Maurício Nakahodo, economista sênior do MUFG (Mitsubishi UFJ Financial Group), aponta que, pelos cálculos da instituição financeira, a taxa de juros básica, a Selic, deve chegar até 12,25% em meados de maio.

Ainda assim, prossegue, não deve ser o suficiente para impedir uma desvalorização adicional do real frente ao dólar, diante das incertezas no âmbito doméstico por conta das eleições.

"Anos eleitorais sempre trazem incertezas a respeito da condução da política econômica a partir do próximo ano, independentemente de quem seja eleito, o que pode amenizar o fluxo estrangeiro", afirma o economista sênior.

O banco prevê a cotação da moeda em R$ 5,80 em dezembro de 2022, ante a mediana de R$ 5,60 do mercado indicada pelo relatório Focus do BC.

Segundo Nakahodo, o banco central dos Estados Unidos deve iniciar o ciclo de aperto monetário ainda durante o primeiro semestre, o que tenderá a provocar um fortalecimento do dólar contra a maior parte das demais divisas globais, na esteira da migração de investidores para o mercado americano.

Lima, da Western, acrescenta ainda que o fato de o Brasil não conseguir apresentar um crescimento econômico robusto ao longo dos últimos anos também pode contribuir para manter o estrangeiro um pouco mais cauteloso com o país nos próximos meses.

"O Brasil não consegue entrar em uma dinâmica de retomada de crescimento, o que acaba afastando o investidor estrangeiro", afirma o economista.

"Os mercados emergentes vêm se tornado mais baratos tanto em relação a países desenvolvidos, como também ante as médias históricas.
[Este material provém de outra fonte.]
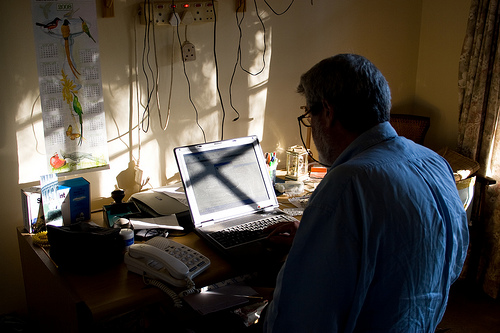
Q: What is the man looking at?
A: Computer.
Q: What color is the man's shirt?
A: Blue.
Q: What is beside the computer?
A: A phone.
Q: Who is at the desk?
A: A man.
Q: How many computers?
A: 1.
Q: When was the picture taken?
A: Daytime.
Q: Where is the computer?
A: On the desk.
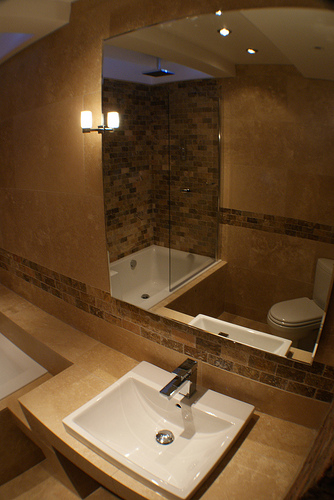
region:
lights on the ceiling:
[184, 12, 271, 68]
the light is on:
[54, 88, 143, 146]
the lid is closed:
[257, 277, 317, 337]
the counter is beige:
[233, 417, 285, 485]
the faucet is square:
[142, 344, 208, 419]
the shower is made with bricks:
[110, 83, 221, 250]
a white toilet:
[264, 254, 332, 344]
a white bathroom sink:
[62, 359, 260, 498]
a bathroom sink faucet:
[153, 354, 201, 406]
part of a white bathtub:
[106, 237, 203, 311]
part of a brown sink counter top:
[207, 410, 310, 498]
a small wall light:
[78, 105, 97, 136]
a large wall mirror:
[85, 0, 331, 362]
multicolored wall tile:
[0, 247, 144, 336]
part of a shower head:
[141, 60, 173, 80]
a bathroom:
[0, 26, 331, 496]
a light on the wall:
[79, 109, 98, 131]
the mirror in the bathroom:
[103, 34, 331, 388]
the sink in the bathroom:
[66, 360, 250, 498]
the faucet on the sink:
[155, 361, 204, 402]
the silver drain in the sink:
[155, 425, 174, 445]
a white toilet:
[265, 254, 329, 334]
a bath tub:
[109, 236, 207, 308]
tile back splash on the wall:
[8, 254, 112, 319]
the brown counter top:
[72, 338, 116, 383]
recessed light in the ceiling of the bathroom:
[243, 46, 259, 56]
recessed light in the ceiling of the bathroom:
[217, 25, 231, 37]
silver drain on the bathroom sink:
[152, 425, 173, 444]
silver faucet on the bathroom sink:
[151, 355, 203, 404]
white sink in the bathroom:
[54, 352, 260, 498]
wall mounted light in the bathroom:
[76, 105, 100, 139]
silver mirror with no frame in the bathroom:
[91, 1, 331, 373]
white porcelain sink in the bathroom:
[49, 350, 268, 498]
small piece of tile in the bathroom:
[139, 323, 185, 355]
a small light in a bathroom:
[79, 106, 97, 133]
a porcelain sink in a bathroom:
[60, 354, 250, 493]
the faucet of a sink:
[156, 355, 196, 399]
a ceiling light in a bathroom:
[215, 25, 226, 33]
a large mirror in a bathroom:
[101, 7, 328, 361]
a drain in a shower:
[139, 290, 145, 295]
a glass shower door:
[163, 92, 219, 283]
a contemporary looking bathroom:
[3, 1, 333, 498]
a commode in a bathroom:
[265, 255, 332, 343]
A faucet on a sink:
[158, 355, 199, 401]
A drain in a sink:
[155, 426, 175, 445]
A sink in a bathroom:
[61, 357, 255, 498]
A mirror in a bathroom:
[101, 5, 329, 366]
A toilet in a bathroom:
[267, 254, 330, 343]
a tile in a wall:
[82, 284, 115, 304]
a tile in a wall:
[76, 298, 88, 315]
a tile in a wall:
[89, 304, 102, 317]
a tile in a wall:
[102, 309, 119, 324]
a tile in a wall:
[117, 317, 139, 333]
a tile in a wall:
[138, 326, 158, 343]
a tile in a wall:
[161, 333, 182, 353]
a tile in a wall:
[182, 344, 204, 360]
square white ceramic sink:
[62, 351, 265, 492]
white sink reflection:
[188, 306, 296, 358]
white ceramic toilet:
[264, 287, 329, 338]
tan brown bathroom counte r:
[29, 318, 316, 497]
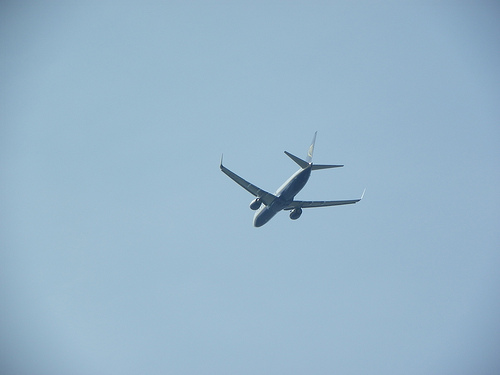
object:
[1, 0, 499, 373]
sky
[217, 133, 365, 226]
airplane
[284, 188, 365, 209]
right wing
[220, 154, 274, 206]
left wing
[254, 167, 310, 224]
bottom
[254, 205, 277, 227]
front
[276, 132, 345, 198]
back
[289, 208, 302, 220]
engine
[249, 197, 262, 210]
engine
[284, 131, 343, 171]
tip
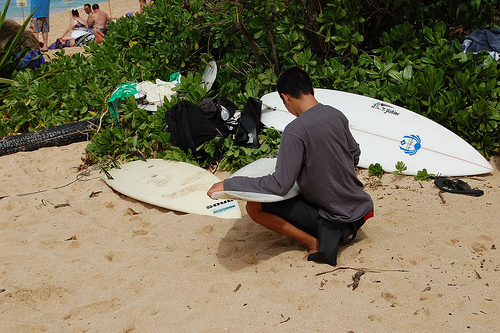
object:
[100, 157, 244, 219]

Temos visto um aumento contínuo do prêmio de risco, mas os ventos contrários macroeconômicos pedem um pouco de paciência para uma postura mais otimista", afirma Vinicius Malhães da Silva, vice-presidente sênior e gestor de mercados emergentes da Pimco.

Silva acrescenta que a deterioração dos fundamentos e a desancoragem das expectativas macroeconômicas servirão como amplificadores para o aumento da volatilidade e a redução da confiança já naturalmente esperada para o período eleitoral.
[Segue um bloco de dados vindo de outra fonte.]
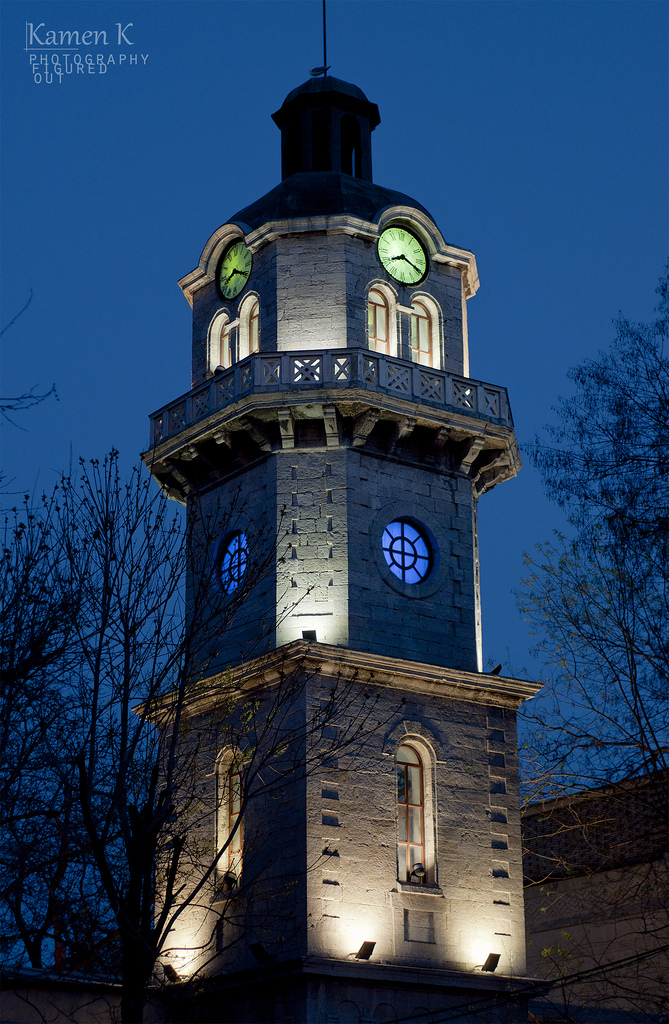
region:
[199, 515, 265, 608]
blue circular window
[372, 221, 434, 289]
green analog clock face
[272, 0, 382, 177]
bird on top of tower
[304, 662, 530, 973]
dual lit rectangular wall and window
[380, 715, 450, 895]
small round light mounted in window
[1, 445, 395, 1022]
tree branches without leaves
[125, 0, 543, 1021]
multi-story clock tower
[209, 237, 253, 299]
green clock face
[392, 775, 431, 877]
window on the building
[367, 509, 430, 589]
window on the building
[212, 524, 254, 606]
window on the building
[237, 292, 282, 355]
window on the building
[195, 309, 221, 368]
window on the building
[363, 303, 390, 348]
window on the building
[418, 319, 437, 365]
window on the building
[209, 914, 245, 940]
window on the building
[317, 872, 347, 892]
square on the building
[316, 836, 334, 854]
square on the building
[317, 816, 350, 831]
square on the building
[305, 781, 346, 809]
square on the building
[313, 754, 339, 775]
square on the building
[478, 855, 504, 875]
square on the building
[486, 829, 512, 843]
square on the building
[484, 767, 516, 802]
square on the building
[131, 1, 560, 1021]
an ornate lit up click tower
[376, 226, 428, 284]
a green clock face with black numbers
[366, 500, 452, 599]
a round blue lighted window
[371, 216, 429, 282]
clock on a tower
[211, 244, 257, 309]
clock on a tower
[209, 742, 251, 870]
window on a building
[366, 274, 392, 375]
window on a building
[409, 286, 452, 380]
window on a building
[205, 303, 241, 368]
window on a building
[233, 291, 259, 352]
window on a building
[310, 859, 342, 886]
square in a tower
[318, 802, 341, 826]
square in a tower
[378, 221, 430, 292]
round green clock in right side of clock tower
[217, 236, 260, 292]
round green clock in left side of clock tower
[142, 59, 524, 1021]
large iluminated clock tower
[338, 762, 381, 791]
A stone in a wall.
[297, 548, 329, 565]
A stone in a wall.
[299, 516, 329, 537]
A stone in a wall.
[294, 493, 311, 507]
A stone in a wall.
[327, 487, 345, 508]
A stone in a wall.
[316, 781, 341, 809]
A stone in a wall.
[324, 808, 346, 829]
A stone in a wall.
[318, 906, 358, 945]
A stone in a wall.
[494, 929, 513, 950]
stone block on tower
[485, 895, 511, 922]
stone block on tower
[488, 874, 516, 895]
stone block on tower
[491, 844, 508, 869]
stone block on tower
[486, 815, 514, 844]
stone block on tower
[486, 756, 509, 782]
stone block on tower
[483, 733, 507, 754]
stone block on tower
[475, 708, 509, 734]
stone block on tower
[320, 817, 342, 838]
stone block on tower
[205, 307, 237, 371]
a window on a building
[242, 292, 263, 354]
a window on a building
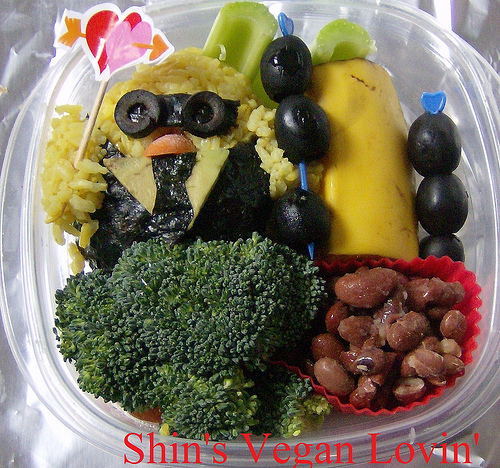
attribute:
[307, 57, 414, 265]
banana — half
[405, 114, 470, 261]
olives — black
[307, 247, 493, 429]
wrapper — red, silicone, cupcake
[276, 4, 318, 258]
toothpicks — blue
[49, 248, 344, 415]
broccoli — green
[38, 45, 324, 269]
rice — yellow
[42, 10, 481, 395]
food — suit, eyes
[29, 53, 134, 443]
container — plastic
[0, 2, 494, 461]
container — clear, plastic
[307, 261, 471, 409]
beans — brown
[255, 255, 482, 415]
cup — red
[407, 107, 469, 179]
olive — black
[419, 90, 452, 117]
heart — plastic, blue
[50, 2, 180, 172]
toothpick — valentines, heart, paper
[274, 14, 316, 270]
toothpick — blue, plastic, heart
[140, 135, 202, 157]
slice — small, carrot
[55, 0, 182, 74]
sticker — hearts, arrow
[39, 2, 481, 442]
food — made to look like a penguin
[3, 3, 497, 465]
plastic dish — clear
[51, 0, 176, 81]
sticker — heart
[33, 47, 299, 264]
rice — chicken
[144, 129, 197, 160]
carrot — small, piece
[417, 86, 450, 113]
heart — small, blue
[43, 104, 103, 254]
rice — yellow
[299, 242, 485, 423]
cup — silicone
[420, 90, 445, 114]
blue heart — small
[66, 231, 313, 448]
broccoli — bottom left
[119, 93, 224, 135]
sliced olives — black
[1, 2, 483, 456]
dish — plastic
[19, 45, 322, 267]
bird — rice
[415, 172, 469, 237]
olive — black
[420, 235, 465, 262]
olive — black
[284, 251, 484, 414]
cup — red, silicone, paper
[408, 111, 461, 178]
olive — black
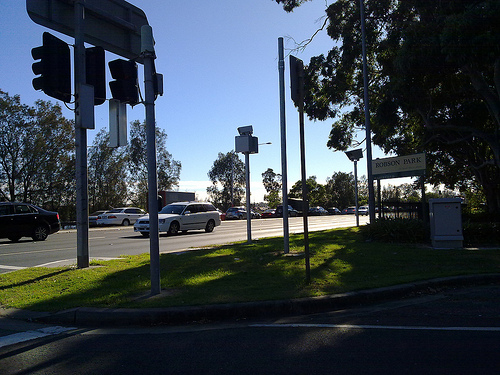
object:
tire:
[29, 222, 48, 240]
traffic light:
[29, 32, 70, 103]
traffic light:
[108, 59, 138, 106]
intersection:
[0, 288, 75, 357]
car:
[134, 200, 221, 237]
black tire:
[122, 218, 129, 226]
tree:
[277, 0, 500, 195]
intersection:
[1, 239, 36, 311]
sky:
[0, 0, 402, 188]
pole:
[357, 1, 377, 227]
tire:
[168, 221, 180, 236]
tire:
[122, 218, 130, 226]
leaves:
[312, 36, 369, 121]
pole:
[144, 52, 162, 294]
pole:
[74, 32, 94, 266]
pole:
[274, 37, 292, 252]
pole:
[296, 103, 312, 279]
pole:
[354, 23, 381, 224]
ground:
[422, 199, 470, 251]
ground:
[403, 141, 439, 173]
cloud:
[123, 179, 327, 200]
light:
[28, 31, 71, 104]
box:
[429, 197, 464, 249]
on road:
[8, 177, 159, 282]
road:
[12, 303, 493, 368]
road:
[25, 173, 254, 265]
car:
[0, 202, 60, 242]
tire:
[205, 219, 215, 232]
"Nesse sentido, as eleições de 2022 se mesclam com o horizonte de mais médio prazo, à medida que os custos de normalização tanto de política monetária como de política fiscal estão aumentando e só serão totalmente conhecidos depois que um novo governo for eleito", diz o gestor da Pimco.
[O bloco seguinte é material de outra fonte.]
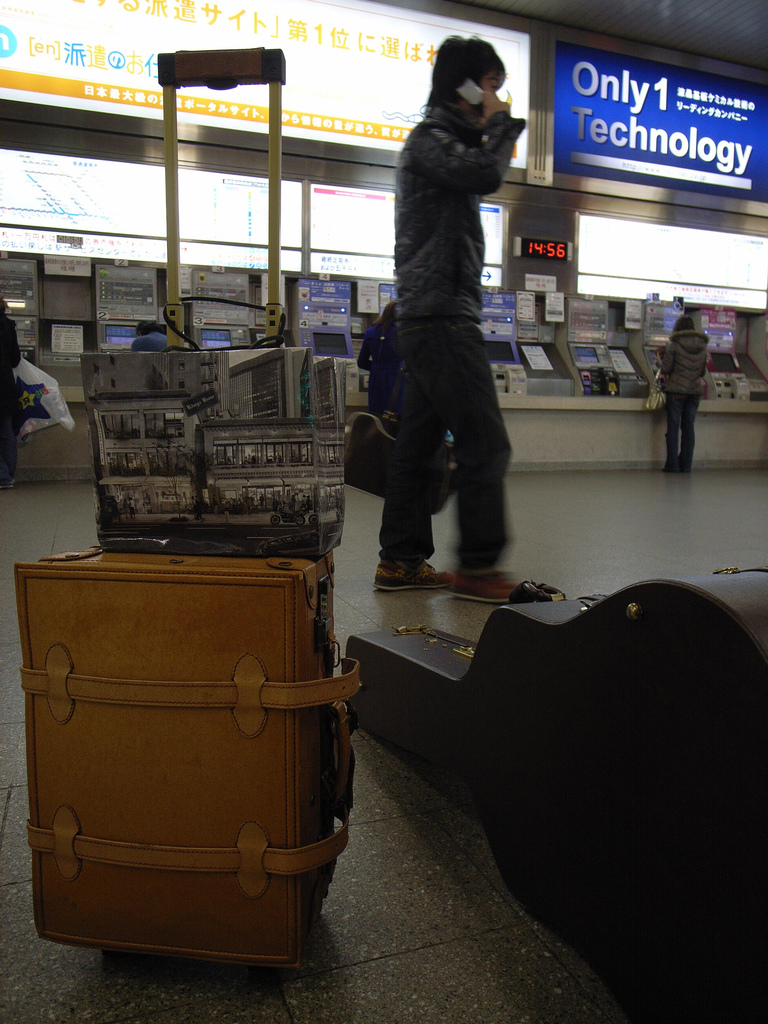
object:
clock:
[511, 232, 575, 264]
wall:
[0, 0, 768, 471]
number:
[298, 318, 309, 327]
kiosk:
[286, 272, 363, 371]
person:
[657, 307, 713, 477]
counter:
[369, 395, 765, 474]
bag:
[78, 311, 360, 572]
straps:
[267, 805, 358, 881]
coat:
[387, 113, 530, 340]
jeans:
[367, 299, 517, 598]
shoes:
[364, 541, 459, 600]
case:
[346, 557, 764, 1022]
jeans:
[661, 392, 702, 477]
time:
[527, 238, 568, 259]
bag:
[2, 351, 78, 447]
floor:
[0, 473, 764, 1024]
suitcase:
[0, 517, 366, 992]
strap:
[260, 649, 371, 720]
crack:
[372, 934, 483, 961]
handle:
[147, 40, 299, 360]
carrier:
[100, 43, 342, 564]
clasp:
[390, 618, 430, 638]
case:
[329, 389, 477, 525]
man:
[361, 16, 547, 624]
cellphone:
[455, 76, 488, 112]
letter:
[567, 54, 603, 104]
Ele acrescenta que, embora o arcabouço macro brasileiro tenha se mostrado resiliente a distintas crises recentes, vê oportunidades muito mais especificas e pontuais do que estruturais a favor de ativos no mercado local pelos próximos trimestres.

"Acreditamos que os prêmios de risco mais elevados refletem uma clara piora das expectativas e elevação da incerteza, mas não necessariamente a totalidade dos diferentes cenários futuros possíveis."